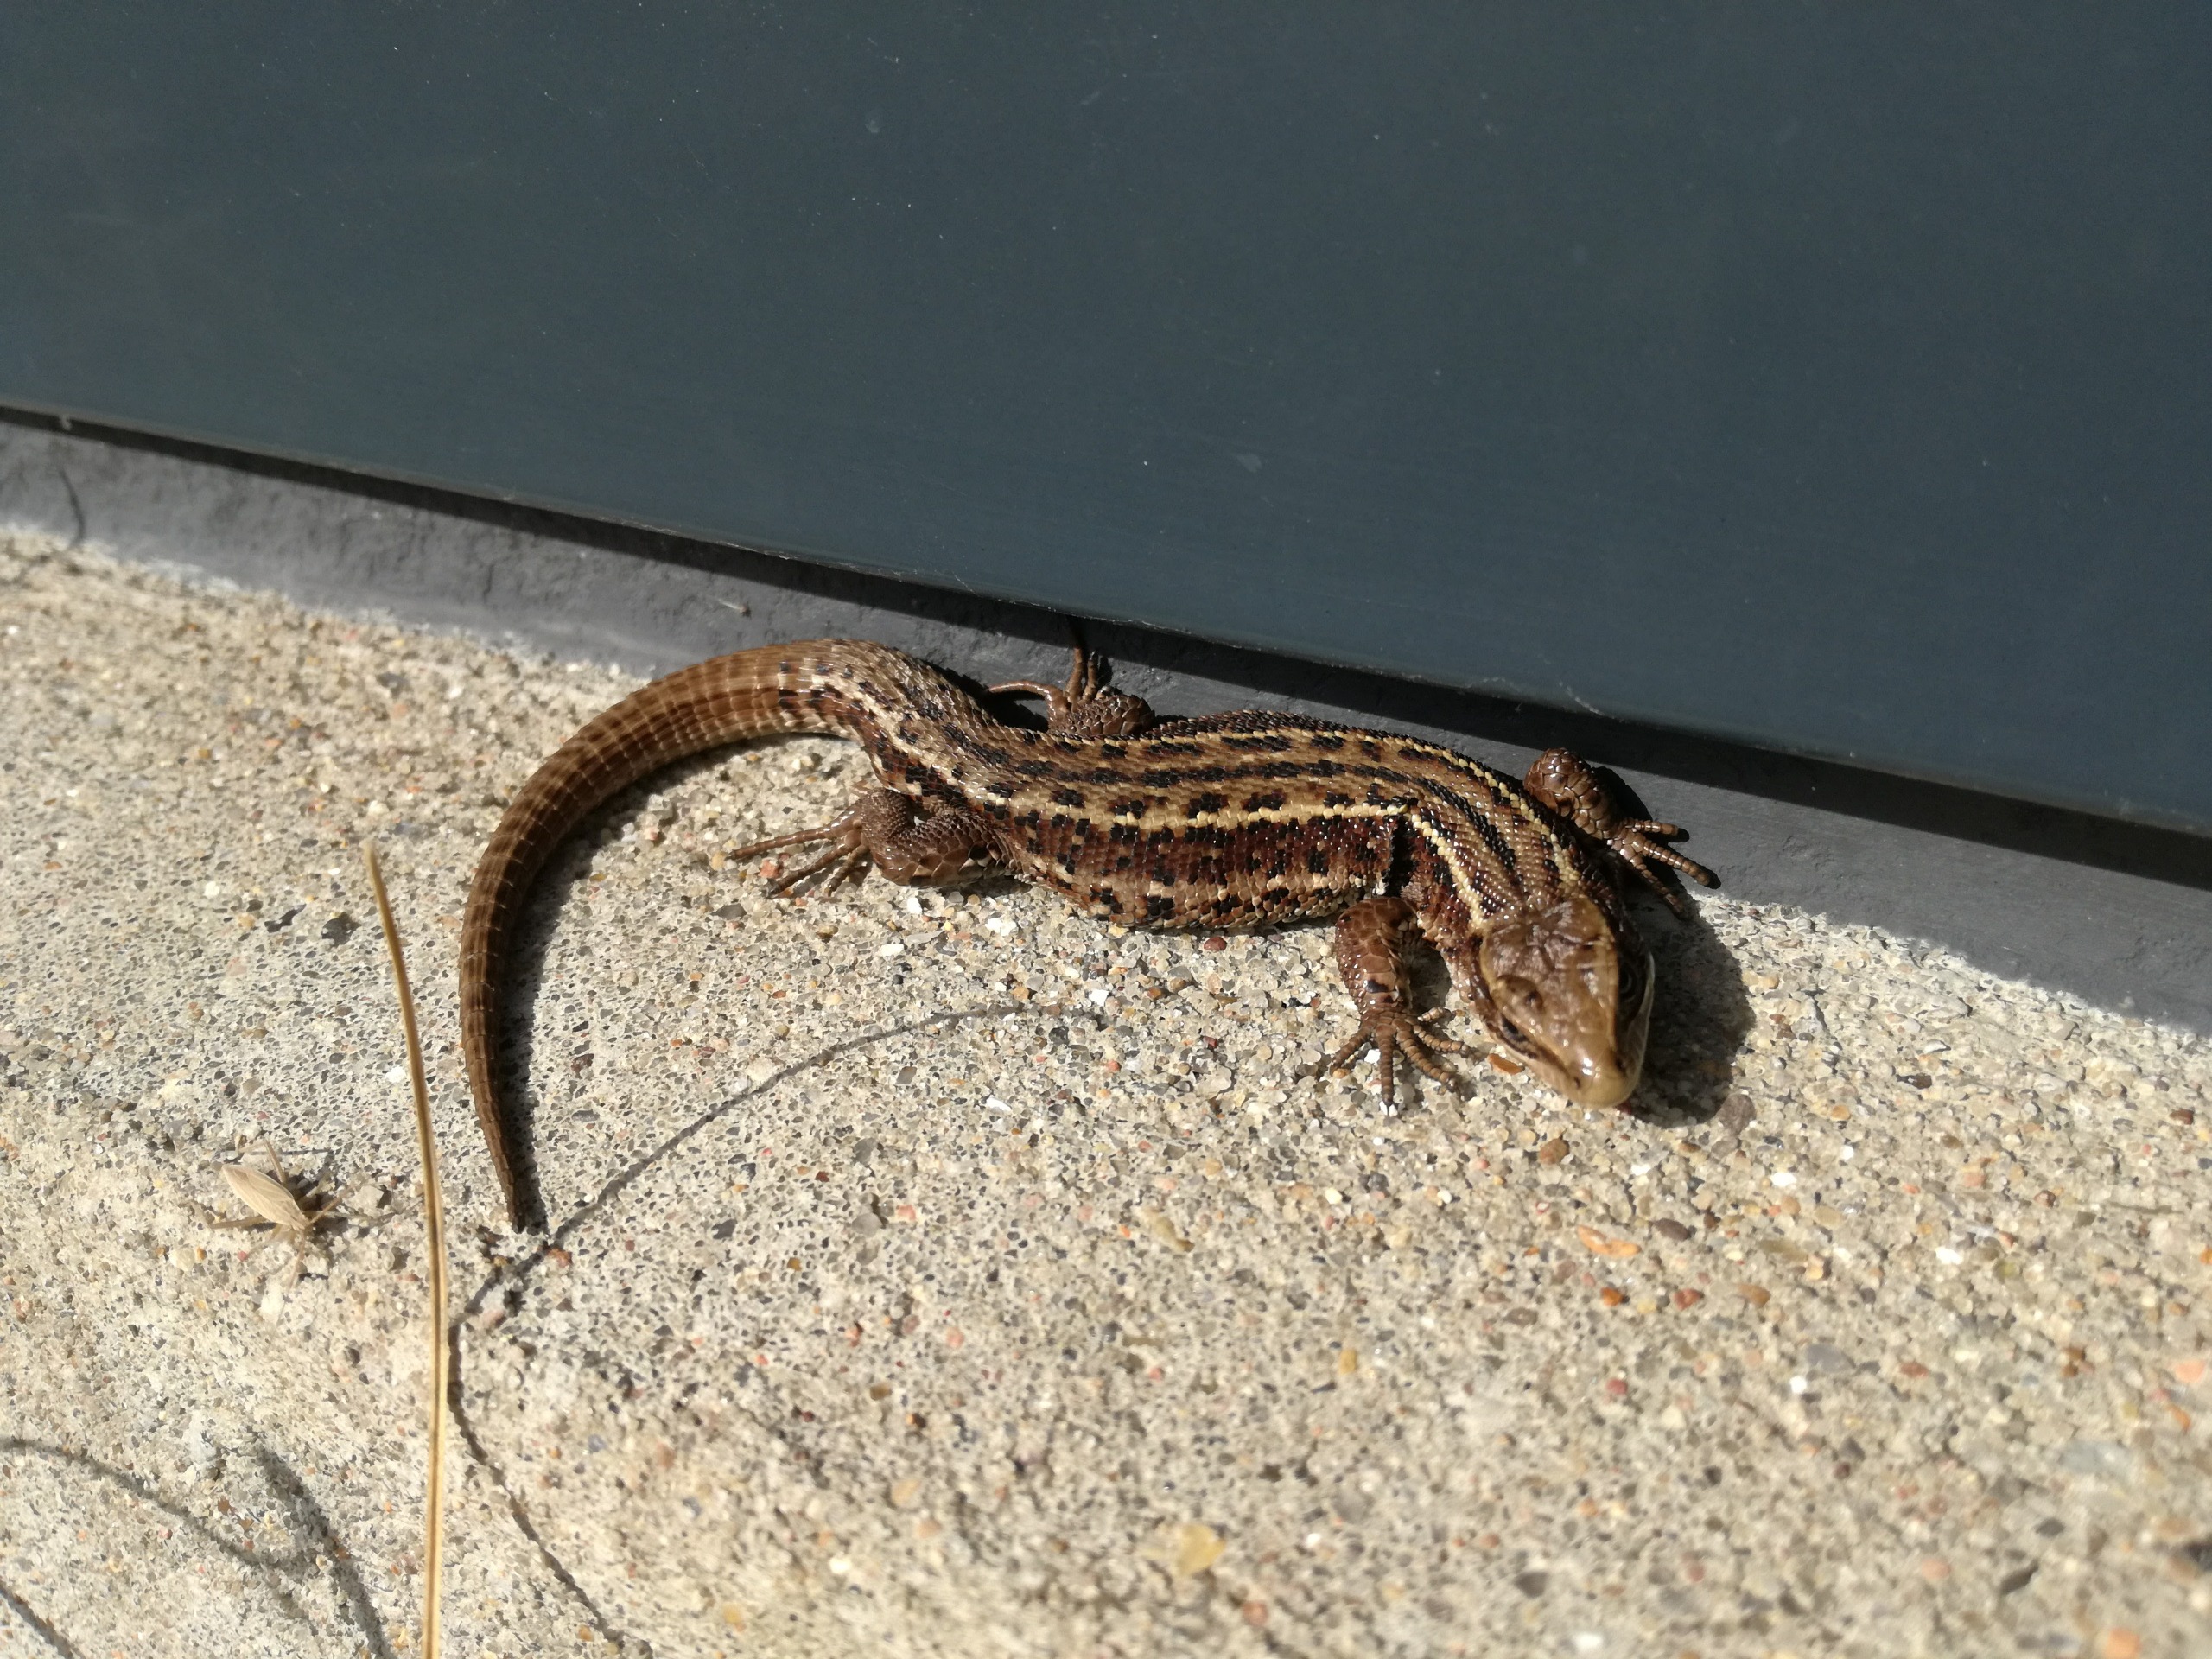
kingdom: Animalia
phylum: Chordata
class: Squamata
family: Lacertidae
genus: Zootoca
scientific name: Zootoca vivipara
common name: Skovfirben
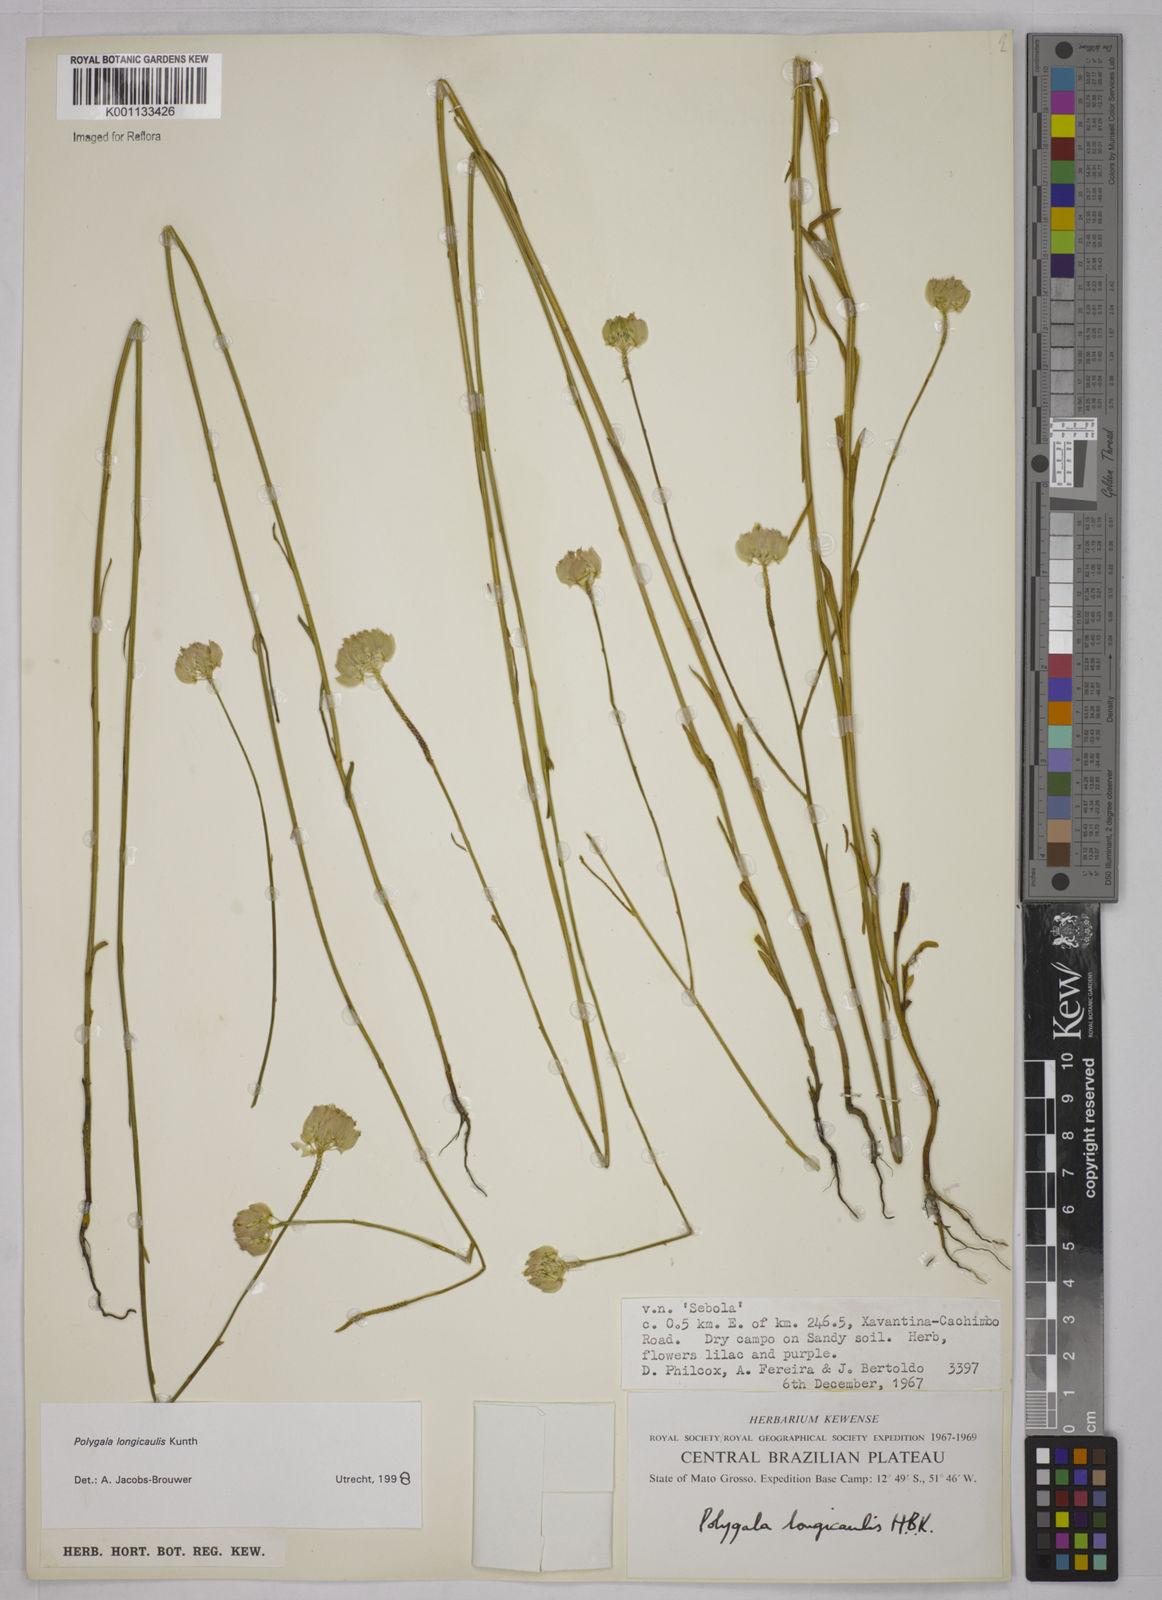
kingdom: Plantae
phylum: Tracheophyta
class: Magnoliopsida
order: Fabales
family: Polygalaceae
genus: Polygala
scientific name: Polygala longicaulis
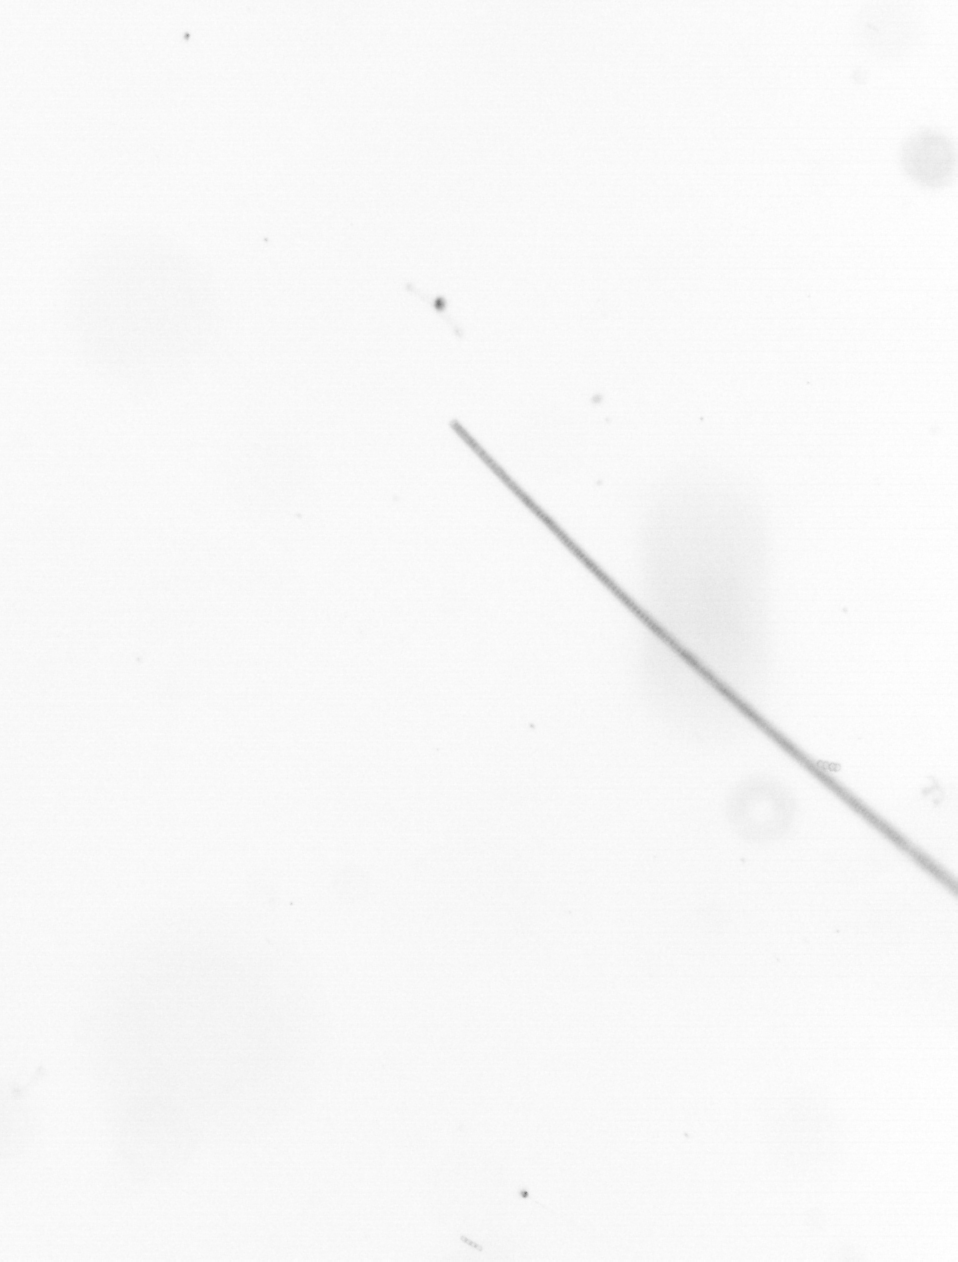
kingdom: Chromista
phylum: Ochrophyta
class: Bacillariophyceae
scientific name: Bacillariophyceae
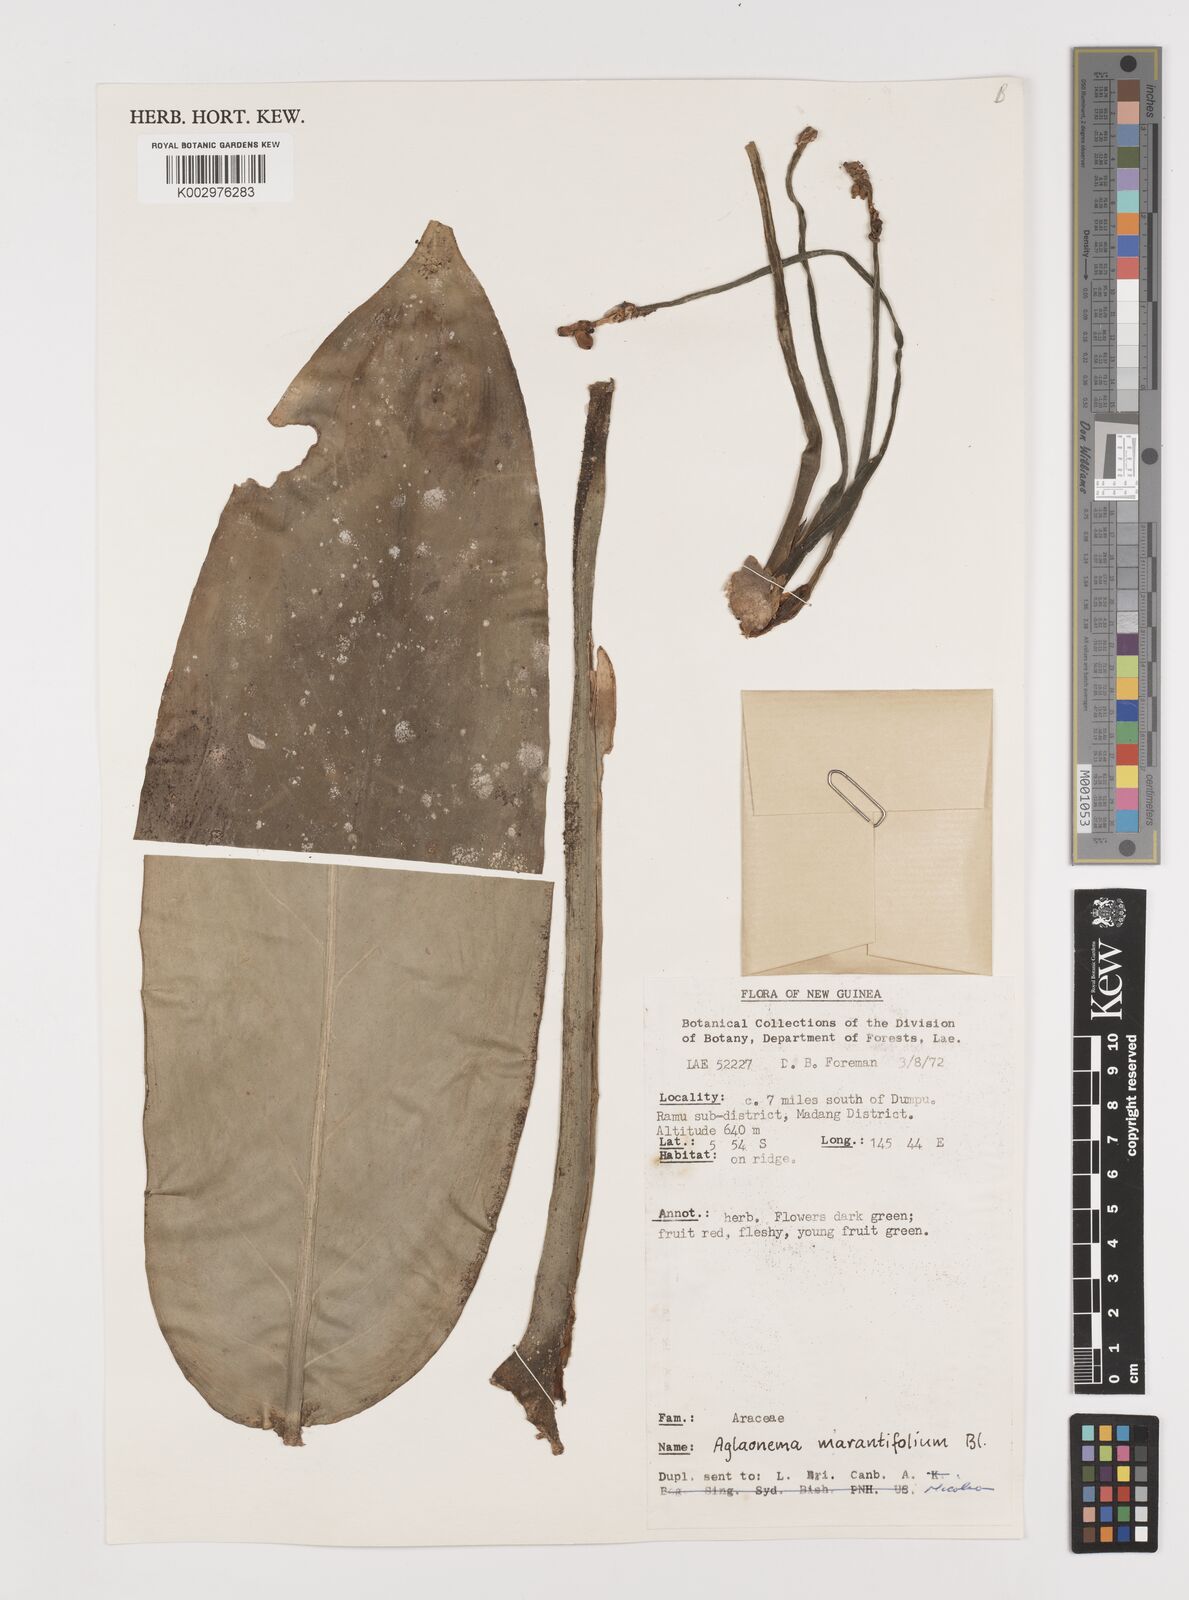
◇ ◇ ◇
Direction >>
Reproduce every line of text in the listing above unchanged, leaving out the pictures.

Output below >>
kingdom: Animalia
phylum: Chordata
class: Squamata
family: Lacertidae
genus: Zootoca
scientific name: Zootoca vivipara
common name: Skovfirben
kingdom: Plantae
phylum: Tracheophyta
class: Magnoliopsida
order: Fabales
family: Polygalaceae
genus: Polygala
scientific name: Polygala longicaulis
kingdom: Chromista
phylum: Ochrophyta
class: Bacillariophyceae
scientific name: Bacillariophyceae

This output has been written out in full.